Work task » Pull out of the data below the stretch of lines bounded by the one containing "Send a Parcel to Mauritania with Eur" and the one containing "Schedule a Demo", both bounds included, unchanged.

Input data »
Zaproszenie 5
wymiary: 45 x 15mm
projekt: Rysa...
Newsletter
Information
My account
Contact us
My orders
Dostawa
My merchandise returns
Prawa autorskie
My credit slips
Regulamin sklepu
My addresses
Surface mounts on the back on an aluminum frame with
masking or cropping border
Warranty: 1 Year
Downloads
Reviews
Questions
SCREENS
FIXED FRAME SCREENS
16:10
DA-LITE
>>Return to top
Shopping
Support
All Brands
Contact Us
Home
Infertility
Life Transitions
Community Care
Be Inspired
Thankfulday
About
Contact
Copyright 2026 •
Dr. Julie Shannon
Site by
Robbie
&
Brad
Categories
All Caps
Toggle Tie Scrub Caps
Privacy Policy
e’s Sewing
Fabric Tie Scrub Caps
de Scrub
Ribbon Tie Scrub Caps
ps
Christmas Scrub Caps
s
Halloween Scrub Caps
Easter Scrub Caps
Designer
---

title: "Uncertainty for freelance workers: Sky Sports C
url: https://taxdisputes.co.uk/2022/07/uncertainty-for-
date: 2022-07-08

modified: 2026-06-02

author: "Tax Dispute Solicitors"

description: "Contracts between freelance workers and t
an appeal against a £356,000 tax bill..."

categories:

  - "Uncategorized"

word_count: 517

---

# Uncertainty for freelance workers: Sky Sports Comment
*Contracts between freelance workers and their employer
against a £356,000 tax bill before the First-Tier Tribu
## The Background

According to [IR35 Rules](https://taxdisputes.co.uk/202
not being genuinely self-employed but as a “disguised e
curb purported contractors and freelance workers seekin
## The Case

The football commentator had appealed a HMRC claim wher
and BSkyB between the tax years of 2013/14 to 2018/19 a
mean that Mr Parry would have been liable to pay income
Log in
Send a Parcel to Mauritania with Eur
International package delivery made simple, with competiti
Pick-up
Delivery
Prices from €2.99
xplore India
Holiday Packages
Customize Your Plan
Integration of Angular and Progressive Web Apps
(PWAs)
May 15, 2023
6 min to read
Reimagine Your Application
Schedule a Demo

==

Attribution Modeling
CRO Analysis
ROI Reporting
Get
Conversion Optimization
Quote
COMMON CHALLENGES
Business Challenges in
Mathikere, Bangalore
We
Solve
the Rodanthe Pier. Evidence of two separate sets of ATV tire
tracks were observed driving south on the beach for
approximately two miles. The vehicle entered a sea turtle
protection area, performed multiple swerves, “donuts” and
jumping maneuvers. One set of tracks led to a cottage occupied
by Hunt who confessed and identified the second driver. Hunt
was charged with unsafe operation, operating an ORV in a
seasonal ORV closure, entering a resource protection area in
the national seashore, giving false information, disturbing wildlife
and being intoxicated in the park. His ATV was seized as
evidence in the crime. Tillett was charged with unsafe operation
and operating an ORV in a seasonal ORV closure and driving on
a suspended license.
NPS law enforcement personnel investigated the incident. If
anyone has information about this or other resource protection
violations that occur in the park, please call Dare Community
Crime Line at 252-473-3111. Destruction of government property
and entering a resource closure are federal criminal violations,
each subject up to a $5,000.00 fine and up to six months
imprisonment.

Written reply »
Send a Parcel to Mauritania with Eur
International package delivery made simple, with competiti
Pick-up
Delivery
Prices from €2.99
xplore India
Holiday Packages
Customize Your Plan
Integration of Angular and Progressive Web Apps
(PWAs)
May 15, 2023
6 min to read
Reimagine Your Application
Schedule a Demo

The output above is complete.